▸ The data:
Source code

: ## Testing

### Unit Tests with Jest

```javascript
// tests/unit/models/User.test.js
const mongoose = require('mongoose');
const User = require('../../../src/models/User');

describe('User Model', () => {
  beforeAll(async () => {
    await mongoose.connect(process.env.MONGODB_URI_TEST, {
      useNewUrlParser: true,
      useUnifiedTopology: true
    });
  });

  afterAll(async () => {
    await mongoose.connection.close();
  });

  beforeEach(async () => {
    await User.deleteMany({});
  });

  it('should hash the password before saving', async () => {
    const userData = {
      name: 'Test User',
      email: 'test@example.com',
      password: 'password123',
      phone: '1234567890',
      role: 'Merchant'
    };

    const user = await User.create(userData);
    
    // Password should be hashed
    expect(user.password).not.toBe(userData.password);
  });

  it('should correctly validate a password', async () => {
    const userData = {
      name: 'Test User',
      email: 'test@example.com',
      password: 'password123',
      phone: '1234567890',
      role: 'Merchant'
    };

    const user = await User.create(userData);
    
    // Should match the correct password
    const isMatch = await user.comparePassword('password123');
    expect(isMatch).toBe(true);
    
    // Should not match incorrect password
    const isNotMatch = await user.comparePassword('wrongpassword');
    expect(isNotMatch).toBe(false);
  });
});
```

▸ Your goal: Retype all the data verbatim.

▸ Task result:
Source code

: ## Testing

### Unit Tests with Jest

```javascript
// tests/unit/models/User.test.js
const mongoose = require('mongoose');
const User = require('../../../src/models/User');

describe('User Model', () => {
  beforeAll(async () => {
    await mongoose.connect(process.env.MONGODB_URI_TEST, {
      useNewUrlParser: true,
      useUnifiedTopology: true
    });
  });

  afterAll(async () => {
    await mongoose.connection.close();
  });

  beforeEach(async () => {
    await User.deleteMany({});
  });

  it('should hash the password before saving', async () => {
    const userData = {
      name: 'Test User',
      email: 'test@example.com',
      password: 'password123',
      phone: '1234567890',
      role: 'Merchant'
    };

    const user = await User.create(userData);
    
    // Password should be hashed
    expect(user.password).not.toBe(userData.password);
  });

  it('should correctly validate a password', async () => {
    const userData = {
      name: 'Test User',
      email: 'test@example.com',
      password: 'password123',
      phone: '1234567890',
      role: 'Merchant'
    };

    const user = await User.create(userData);
    
    // Should match the correct password
    const isMatch = await user.comparePassword('password123');
    expect(isMatch).toBe(true);
    
    // Should not match incorrect password
    const isNotMatch = await user.comparePassword('wrongpassword');
    expect(isNotMatch).toBe(false);
  });
});
```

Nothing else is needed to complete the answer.